虐げられていた偽りの姫は(自称底辺の)最強魔術師に甘やかされる
「叩きつけたなど、そんな滅相な……申し訳ありません」
「いいんだよ、ただ、その条件が僕にはなんのデメリットがないから」
ソフィアがルイスに申し出た願いは一つ。
【チャップマン家に勤める使用人たちの新しい働き口】
これが約束されるのであればソフィアはなんだってよかった。自分が条件つきで雇ってもらうなど図々しいとわかってはいたが、エライザには私がなんとかするとまで宣言したのだ。
エライザにも被害が及ばないようにするためには、ここを利用するほかなかったのだ。そしてそれら条件をルイスは、もちろんだ、の一言であっさりと解釈したのだった。
そのままソフィアは流れるようにエライザを含めた使用人たちに別れの挨拶を告げ、また会おうと約束を交わした。特にエライザがいなければソフィアがこの七年、チャップマン家で働いてこられなかったかもしれない。それだけ助けられたことが多く、さすがに彼女との別れを辛かった。
『ルイス様がね、いつでも遊びに行っていいって仰ってくださったの。だからソフィア、私たちはまた会えるのよ』
なかなか馬車に乗り込もうとしないソフィアに、エライザは勇気付け、そして心からのありがとうを贈った。あなたがいなければ私はどうなっていたか……。彼女たちはルイスお墨付きの善良な働き口で新しくやり直していく。

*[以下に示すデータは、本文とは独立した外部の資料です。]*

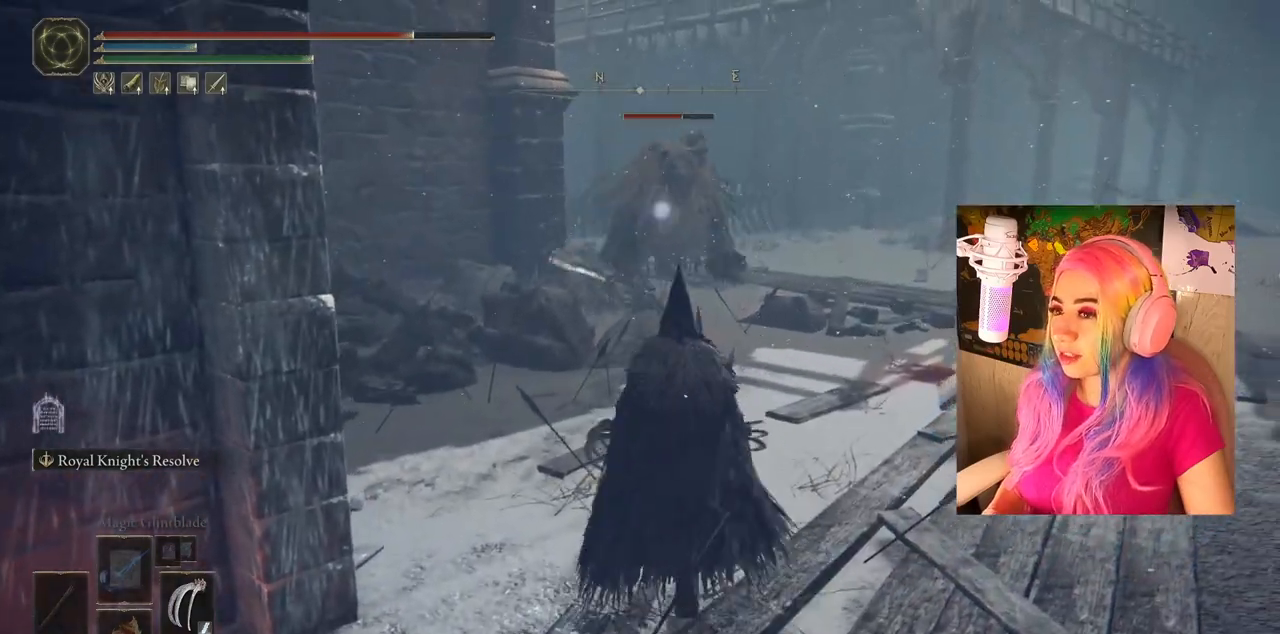
{"buttons": [], "left_stick": "down-left", "right_stick": "center", "events": [[17, "R3", "up"], [17, "left_stick", "down-left"]]}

「ソフィア、君も彼女たちに会いたくなればいつでも会いに行ったらいい」
「そんな……私はもう十分願いを叶えていただいていますから」
これ以上何を望むというのか。すでに罰が与えられるのではないかというほど自分は恵まれている。ほかにもなどと欲張れば罰が与えられてしまう。

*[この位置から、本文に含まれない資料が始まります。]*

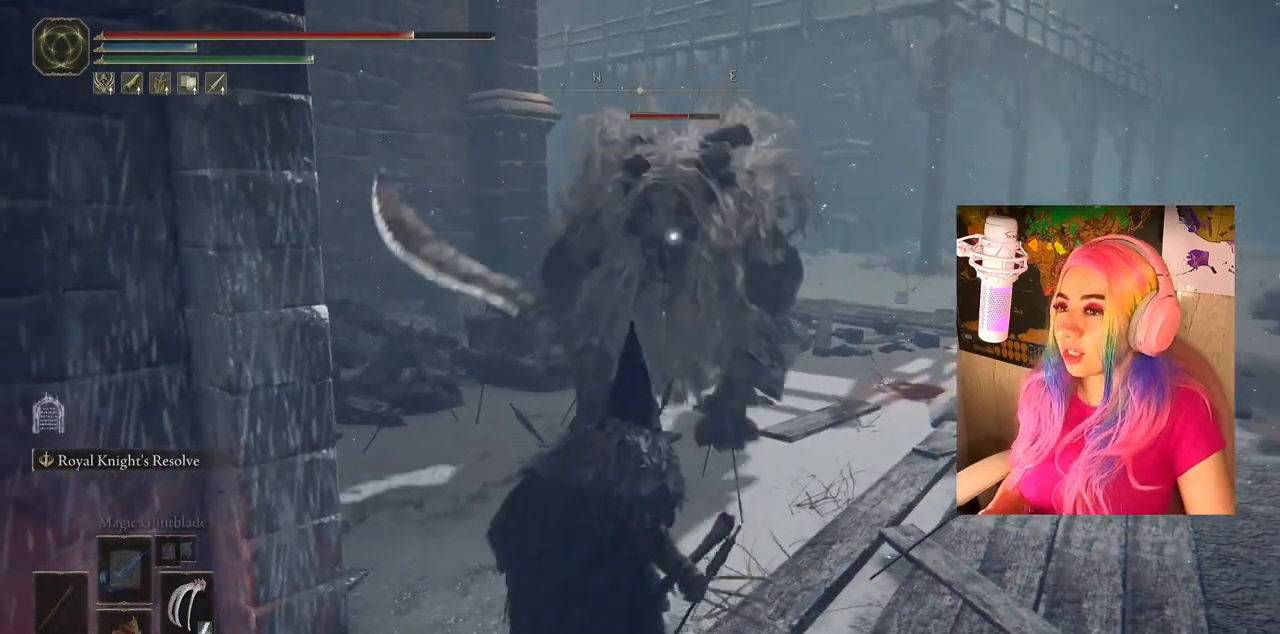
{"buttons": [], "left_stick": "down-left", "right_stick": "center", "events": []}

しかしルイスは白銀の髪を肩の上で揺らしソフィアを見つめる。
「君の願いはいくらでも叶えるよ」
それが僕の願いだと、そうつけくわえたルイスに、ソフィアはかっと頬が赤くなる。そんなやさしさなど今まで一度だって与えられたことはない。だからこんなとき、どんな顔をして、どんな言葉を返せば正しいのかソフィアは自身の手元を見るしか選択がなかった。
そんなソフィアを愛おしげな眼差しで慈しむルイス──の隣には、甘い雰囲気にあてられたマージが馬車酔いならぬイチャイチャ酔いに苦しんでいた。
こほん、とわざとらしい咳払いをマージがすると、これまたわざとらしくルイスが「おや、マージ、風邪か?」と憎たらしい顔で聞く。いい加減にしてほしい、とやれやれ顔を引っ込めながらマージは口を開いた。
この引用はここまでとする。